After the information architecture, I developed quick sketches to help give life to the proposed requirements. At this point there was still no formal requirements, just ideas.
As the business could not agree on priority within the stories, I made a call and began developing those stories into potential screens. I ran workshops with all the stakeholders present, to walk through the screen concepts. Upon seeing the concepts, the different parties identified what their business needs were, and this process helped define the requirements. When clients see what they don’t want, they become aware of what they do want. I then updated the concepts with the new requirements, and walked them through again.
This process proved effective as stakeholders could clearly see their requirements in a visual format and the impact it had for the end user.
Example 1: the based on the initial business requirements alone, the signup had 16 steps and took over 2 days to complete. When the stakeholders saw all 16 steps designed in front of them, they agreed to rethink their rules in order to improve the process.
Example 2: based on the initial business requirements the app required the setup of 3 different pins! This was due to Visa and the bank wanting to mitigate risk. While I had repeatedly advised against 3 pins, the stakeholders did not see it as much of an issue, until I took it to the users in testing. From the user’s point of view however this was just not acceptable.
As no budget existed for user testing, I ran guerrilla testing within the business with interested users (who fit our target audience). About 15 rounds of testing resulted in invaluable feedback and suggestions that helped me reduce the setup process to 6 steps.

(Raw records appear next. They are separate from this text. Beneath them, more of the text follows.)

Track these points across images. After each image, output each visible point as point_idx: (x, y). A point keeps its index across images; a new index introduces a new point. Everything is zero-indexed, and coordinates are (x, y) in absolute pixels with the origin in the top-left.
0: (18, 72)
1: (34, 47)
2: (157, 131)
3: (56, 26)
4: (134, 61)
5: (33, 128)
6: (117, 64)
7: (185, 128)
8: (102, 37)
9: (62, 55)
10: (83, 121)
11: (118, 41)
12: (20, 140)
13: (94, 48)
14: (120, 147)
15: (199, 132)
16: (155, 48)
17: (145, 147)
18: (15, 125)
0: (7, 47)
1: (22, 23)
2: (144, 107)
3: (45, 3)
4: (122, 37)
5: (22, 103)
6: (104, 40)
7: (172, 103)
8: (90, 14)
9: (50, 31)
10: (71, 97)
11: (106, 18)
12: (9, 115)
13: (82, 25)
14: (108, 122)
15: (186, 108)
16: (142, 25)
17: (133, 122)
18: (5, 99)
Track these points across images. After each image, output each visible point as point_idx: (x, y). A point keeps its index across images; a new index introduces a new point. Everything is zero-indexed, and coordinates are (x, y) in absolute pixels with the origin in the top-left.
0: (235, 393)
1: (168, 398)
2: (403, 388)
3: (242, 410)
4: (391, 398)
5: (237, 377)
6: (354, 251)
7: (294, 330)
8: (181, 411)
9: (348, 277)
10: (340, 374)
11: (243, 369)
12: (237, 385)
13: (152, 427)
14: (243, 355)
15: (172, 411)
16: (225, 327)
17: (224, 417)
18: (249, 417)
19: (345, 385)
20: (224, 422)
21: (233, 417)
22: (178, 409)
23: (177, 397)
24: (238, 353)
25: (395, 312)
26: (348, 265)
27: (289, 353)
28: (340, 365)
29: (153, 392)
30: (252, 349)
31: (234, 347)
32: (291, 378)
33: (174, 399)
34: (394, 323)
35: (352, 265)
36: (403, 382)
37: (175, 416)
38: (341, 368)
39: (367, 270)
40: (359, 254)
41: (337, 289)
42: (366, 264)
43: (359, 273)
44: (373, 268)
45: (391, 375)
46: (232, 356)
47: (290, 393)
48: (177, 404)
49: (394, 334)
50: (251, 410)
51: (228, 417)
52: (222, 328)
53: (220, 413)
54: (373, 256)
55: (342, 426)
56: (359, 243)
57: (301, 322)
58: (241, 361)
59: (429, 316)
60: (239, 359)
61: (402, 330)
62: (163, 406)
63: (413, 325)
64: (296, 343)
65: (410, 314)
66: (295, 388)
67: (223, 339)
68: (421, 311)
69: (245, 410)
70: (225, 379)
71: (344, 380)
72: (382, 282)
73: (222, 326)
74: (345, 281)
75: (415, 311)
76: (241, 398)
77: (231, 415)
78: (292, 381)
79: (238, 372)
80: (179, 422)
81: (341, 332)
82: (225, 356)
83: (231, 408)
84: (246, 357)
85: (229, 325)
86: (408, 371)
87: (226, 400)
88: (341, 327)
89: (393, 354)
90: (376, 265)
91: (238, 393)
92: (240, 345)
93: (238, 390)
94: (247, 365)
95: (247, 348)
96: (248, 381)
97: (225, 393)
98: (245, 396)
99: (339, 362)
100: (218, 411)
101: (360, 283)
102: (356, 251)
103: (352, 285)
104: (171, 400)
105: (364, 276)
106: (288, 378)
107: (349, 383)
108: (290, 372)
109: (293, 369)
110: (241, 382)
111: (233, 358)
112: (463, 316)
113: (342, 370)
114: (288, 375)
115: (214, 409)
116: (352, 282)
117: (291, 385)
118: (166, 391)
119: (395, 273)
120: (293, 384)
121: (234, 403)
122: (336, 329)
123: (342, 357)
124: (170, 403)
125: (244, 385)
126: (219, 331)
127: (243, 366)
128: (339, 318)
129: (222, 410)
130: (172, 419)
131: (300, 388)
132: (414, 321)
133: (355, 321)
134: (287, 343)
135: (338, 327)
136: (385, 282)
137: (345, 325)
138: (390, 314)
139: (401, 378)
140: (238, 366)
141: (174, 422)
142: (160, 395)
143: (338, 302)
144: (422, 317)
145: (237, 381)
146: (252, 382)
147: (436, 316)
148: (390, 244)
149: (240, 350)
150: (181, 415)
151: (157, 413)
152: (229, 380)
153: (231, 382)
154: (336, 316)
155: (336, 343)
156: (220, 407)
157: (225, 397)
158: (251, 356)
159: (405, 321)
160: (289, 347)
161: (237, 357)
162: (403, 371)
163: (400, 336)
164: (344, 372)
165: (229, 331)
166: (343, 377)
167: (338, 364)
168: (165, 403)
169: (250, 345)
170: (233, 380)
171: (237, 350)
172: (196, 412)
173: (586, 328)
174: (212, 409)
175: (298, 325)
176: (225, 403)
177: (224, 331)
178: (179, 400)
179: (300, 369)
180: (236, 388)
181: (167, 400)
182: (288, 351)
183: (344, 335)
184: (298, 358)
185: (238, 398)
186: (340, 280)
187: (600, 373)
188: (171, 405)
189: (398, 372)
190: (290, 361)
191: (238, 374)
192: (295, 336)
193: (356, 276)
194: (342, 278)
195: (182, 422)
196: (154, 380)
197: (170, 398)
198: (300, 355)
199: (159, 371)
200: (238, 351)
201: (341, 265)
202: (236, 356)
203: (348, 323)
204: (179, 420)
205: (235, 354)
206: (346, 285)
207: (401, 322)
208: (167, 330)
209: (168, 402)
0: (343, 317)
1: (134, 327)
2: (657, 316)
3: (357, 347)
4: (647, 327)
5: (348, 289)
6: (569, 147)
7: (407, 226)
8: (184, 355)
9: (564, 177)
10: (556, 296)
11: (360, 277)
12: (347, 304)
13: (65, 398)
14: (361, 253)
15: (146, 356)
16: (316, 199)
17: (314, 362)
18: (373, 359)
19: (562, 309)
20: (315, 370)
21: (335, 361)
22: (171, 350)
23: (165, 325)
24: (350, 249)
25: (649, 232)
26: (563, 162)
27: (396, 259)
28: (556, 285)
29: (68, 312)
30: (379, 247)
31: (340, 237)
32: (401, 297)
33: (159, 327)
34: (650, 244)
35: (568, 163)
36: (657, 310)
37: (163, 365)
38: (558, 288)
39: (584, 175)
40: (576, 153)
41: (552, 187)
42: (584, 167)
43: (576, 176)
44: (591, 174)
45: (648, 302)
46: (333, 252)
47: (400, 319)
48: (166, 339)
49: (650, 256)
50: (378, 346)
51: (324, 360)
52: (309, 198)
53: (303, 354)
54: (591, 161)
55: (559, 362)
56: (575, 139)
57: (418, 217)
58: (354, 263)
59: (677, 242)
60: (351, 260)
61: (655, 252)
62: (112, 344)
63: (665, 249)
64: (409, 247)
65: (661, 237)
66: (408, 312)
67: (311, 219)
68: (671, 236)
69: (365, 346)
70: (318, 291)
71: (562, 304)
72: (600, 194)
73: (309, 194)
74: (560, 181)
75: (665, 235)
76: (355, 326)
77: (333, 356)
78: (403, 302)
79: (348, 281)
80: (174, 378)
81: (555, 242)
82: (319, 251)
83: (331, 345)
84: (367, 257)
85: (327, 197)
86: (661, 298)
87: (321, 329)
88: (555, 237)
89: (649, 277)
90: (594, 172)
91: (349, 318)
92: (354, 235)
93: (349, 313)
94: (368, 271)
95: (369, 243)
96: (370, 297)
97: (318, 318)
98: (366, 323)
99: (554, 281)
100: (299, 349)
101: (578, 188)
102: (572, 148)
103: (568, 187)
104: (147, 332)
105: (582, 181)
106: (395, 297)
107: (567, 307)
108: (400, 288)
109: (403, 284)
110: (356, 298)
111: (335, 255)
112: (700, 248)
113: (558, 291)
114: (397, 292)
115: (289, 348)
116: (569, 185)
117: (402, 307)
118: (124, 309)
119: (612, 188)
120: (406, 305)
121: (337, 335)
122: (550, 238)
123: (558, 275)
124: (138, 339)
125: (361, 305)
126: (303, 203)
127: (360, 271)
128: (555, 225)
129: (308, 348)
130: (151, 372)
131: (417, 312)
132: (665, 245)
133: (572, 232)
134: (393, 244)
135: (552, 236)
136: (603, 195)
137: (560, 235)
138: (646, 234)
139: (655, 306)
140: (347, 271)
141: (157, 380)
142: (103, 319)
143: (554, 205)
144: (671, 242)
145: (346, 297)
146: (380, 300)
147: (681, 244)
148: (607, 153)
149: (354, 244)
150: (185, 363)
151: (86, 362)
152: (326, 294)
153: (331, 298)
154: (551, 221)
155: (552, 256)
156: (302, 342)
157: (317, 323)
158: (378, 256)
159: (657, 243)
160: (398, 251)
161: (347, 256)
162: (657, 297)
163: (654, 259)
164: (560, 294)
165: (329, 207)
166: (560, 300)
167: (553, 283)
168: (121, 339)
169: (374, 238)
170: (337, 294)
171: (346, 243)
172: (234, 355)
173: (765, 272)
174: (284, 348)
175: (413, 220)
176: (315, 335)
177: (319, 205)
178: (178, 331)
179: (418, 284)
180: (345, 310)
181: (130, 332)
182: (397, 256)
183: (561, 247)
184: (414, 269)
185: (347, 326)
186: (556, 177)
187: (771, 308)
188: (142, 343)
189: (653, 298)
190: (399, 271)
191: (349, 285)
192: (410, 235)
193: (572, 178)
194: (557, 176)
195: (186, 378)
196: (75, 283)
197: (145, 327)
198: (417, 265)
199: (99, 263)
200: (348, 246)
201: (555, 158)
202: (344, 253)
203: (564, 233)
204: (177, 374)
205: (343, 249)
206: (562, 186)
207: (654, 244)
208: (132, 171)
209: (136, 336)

User were very vocal towards the 3 pin concept, not surprisingly. After much discussion with various parties on the project, I influenced them into using just 1 pin, and eventually that 1 pin became optional. This new model of use, lead to the product proposition changing, so that less risk was carried by both the customer and the Bank.
My user experience work on this project resulted in Visa rethinking their NFC pin rules, and Heritage reconsidering their dispute resolution processes.
From Concepts to Wireframes
Once the business requirements had been clarified, I developed user flows based on the Use Cases developed by the Business Analyst.
The concepts evolved into wireframes, and as there was no copywriter available for the project, I also wrote the first few rounds of copy. Being a banking product and very unique in the market place, it was important that I design the information copy in a simple to understand manner.
The creative direction of the product changed a number of times during the development phase, due to changes in brand and style guides within the company. I managed the design and closely monitored the visual designers to deliver an easy to use interface, within the style guide parameters.
Beta Testing & Release
Once an early Beta app was available, I tested the product over a few months (from setup to purchases) and communicated bugs and UI issues to developers.
Next we released the app to an trial user base of 30, to get real data and feedback.
Finally the product was released internally to Optus staff of 100 to continue the learning process and refine the experience further.
When the Mobile Wallet was demonstrated at the Mobile World Congress 2014 in Barcelona, we received acclaim for the apps ease of use from competitors within the industry.
Product will be available for Optus consumers in November 2014
“At the 2014 Mobile World Congress, I showed the app to VISA Inc/Europe, Mastecard, Caixa bank, Deutsche Telecom, Orange , Telenor and they all LOVED the app – great UX focussed on SPEED and SIMPLICITY. Clear, fast access, minimum number of clicks, focus on real time balance etc…and most importantly the ability to pay WITHOUT starting the app.
Well done, this is a great piece of work, I am sure Optus customers will love it like we do”
Director – Digital Payments
“Informal comments about the product usability, both in app and other areas when demonstrated at Mobile World Congress, underscore the positive contribution from Fay.”